Read our full interview with Florian
TEST YOUR SYSTEM
Here is a simple way to test your overall system latency, so you know how bad it really is. Connect your MIDI controller to a sequencer or your favorite DJ program and use a MIDI button or key to trigger a sound with a sharp attack such as a kick or snare. You will need two microphones routed to the left and right channels of a stereo pair. One will record the sound of you hitting a key and the other will record the sound as it comes out of a speaker. Record them both into a waveform editor such as Adobe Audition or BIAS Peak. Once you have recorded the results, select the area between the beginnings of each waveform. This distance as displayed in your audio editor is the final system latency of all factors combined, including computer, software, audio card and MIDI interface.
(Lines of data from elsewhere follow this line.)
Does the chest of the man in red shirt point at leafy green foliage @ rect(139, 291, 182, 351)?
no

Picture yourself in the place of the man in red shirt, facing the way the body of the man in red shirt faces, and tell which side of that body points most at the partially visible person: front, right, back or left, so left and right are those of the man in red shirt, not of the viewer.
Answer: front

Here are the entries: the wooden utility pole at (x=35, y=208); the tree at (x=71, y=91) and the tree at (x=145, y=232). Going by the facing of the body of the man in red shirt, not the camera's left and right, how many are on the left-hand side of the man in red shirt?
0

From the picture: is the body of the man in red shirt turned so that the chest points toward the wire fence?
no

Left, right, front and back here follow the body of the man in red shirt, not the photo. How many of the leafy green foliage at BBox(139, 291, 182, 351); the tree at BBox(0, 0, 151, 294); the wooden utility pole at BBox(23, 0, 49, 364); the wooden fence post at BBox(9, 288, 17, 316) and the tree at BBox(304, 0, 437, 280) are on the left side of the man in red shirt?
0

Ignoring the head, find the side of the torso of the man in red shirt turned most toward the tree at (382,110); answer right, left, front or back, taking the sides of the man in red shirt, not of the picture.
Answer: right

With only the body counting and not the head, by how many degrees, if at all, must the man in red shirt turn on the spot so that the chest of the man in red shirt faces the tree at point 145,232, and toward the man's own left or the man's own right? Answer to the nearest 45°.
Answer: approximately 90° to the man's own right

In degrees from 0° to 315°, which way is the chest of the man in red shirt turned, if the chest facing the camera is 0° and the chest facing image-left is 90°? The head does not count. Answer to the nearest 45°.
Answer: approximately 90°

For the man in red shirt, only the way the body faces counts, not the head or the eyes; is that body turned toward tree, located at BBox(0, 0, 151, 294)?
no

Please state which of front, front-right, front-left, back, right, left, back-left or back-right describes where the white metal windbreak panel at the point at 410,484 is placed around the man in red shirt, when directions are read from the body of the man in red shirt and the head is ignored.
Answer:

I hope this article won’t scare you too much; chances are high that your actual MIDI performance may be fairly good. That being said, now is a great time to find out just how much that computer may be affecting your music without you realizing it. Bomers seemed positive about MIDI’s prospects for a bright future. “I’m sure that the unique properties of MIDI (real time, multipurpose, efficient, low cost) will be very useful for many decades to come,” he says. The MIDI Manufacturers Association (www.midi.org) in Japan is currently working on a new version of MIDI (working title: “HD”). Improvements for latency, jitter and throughput are high on the list, plus higher resolution (as high as 32 bits). That’s good news for future controllerists who need full expression of every single button tap.